_Brief_. Transcribe every line of text in the data below, character for character and in the original order.

'''

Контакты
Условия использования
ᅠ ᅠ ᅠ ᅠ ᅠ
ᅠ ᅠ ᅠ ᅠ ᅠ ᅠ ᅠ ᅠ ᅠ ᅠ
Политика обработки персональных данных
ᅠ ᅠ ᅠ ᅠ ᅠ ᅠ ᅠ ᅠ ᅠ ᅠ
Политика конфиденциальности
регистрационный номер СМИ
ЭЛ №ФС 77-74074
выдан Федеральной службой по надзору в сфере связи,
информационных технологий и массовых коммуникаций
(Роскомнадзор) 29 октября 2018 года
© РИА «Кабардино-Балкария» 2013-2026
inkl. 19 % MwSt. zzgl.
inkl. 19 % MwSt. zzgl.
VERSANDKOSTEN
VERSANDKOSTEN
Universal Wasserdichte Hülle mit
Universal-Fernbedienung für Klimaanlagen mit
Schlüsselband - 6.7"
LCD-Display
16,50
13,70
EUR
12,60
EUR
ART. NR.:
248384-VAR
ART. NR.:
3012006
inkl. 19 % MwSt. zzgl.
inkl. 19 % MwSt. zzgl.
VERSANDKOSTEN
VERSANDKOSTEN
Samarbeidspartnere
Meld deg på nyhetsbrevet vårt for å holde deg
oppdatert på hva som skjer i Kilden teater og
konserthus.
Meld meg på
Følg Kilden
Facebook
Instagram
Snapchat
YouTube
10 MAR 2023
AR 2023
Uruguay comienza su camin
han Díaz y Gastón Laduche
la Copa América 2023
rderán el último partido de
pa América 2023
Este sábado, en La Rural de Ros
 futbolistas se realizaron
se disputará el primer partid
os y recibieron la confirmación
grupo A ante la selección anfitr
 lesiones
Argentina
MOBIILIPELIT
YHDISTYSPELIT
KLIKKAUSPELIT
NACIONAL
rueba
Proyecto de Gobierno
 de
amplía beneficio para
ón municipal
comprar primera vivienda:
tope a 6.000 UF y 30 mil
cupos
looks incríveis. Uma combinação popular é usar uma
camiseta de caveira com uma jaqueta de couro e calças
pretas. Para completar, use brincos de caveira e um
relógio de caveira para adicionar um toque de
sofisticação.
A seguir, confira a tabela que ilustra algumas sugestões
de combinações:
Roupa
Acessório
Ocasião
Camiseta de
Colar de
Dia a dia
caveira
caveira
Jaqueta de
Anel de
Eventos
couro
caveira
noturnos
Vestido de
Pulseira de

'''

_Answer_.
Контакты
Условия использования
ᅠ ᅠ ᅠ ᅠ ᅠ
ᅠ ᅠ ᅠ ᅠ ᅠ ᅠ ᅠ ᅠ ᅠ ᅠ
Политика обработки персональных данных
ᅠ ᅠ ᅠ ᅠ ᅠ ᅠ ᅠ ᅠ ᅠ ᅠ
Политика конфиденциальности
регистрационный номер СМИ
ЭЛ №ФС 77-74074
выдан Федеральной службой по надзору в сфере связи,
информационных технологий и массовых коммуникаций
(Роскомнадзор) 29 октября 2018 года
© РИА «Кабардино-Балкария» 2013-2026
inkl. 19 % MwSt. zzgl.
inkl. 19 % MwSt. zzgl.
VERSANDKOSTEN
VERSANDKOSTEN
Universal Wasserdichte Hülle mit
Universal-Fernbedienung für Klimaanlagen mit
Schlüsselband - 6.7"
LCD-Display
16,50
13,70
EUR
12,60
EUR
ART. NR.:
248384-VAR
ART. NR.:
3012006
inkl. 19 % MwSt. zzgl.
inkl. 19 % MwSt. zzgl.
VERSANDKOSTEN
VERSANDKOSTEN
Samarbeidspartnere
Meld deg på nyhetsbrevet vårt for å holde deg
oppdatert på hva som skjer i Kilden teater og
konserthus.
Meld meg på
Følg Kilden
Facebook
Instagram
Snapchat
YouTube
10 MAR 2023
AR 2023
Uruguay comienza su camin
han Díaz y Gastón Laduche
la Copa América 2023
rderán el último partido de
pa América 2023
Este sábado, en La Rural de Ros
 futbolistas se realizaron
se disputará el primer partid
os y recibieron la confirmación
grupo A ante la selección anfitr
 lesiones
Argentina
MOBIILIPELIT
YHDISTYSPELIT
KLIKKAUSPELIT
NACIONAL
rueba
Proyecto de Gobierno
 de
amplía beneficio para
ón municipal
comprar primera vivienda:
tope a 6.000 UF y 30 mil
cupos
looks incríveis. Uma combinação popular é usar uma
camiseta de caveira com uma jaqueta de couro e calças
pretas. Para completar, use brincos de caveira e um
relógio de caveira para adicionar um toque de
sofisticação.
A seguir, confira a tabela que ilustra algumas sugestões
de combinações:
Roupa
Acessório
Ocasião
Camiseta de
Colar de
Dia a dia
caveira
caveira
Jaqueta de
Anel de
Eventos
couro
caveira
noturnos
Vestido de
Pulseira de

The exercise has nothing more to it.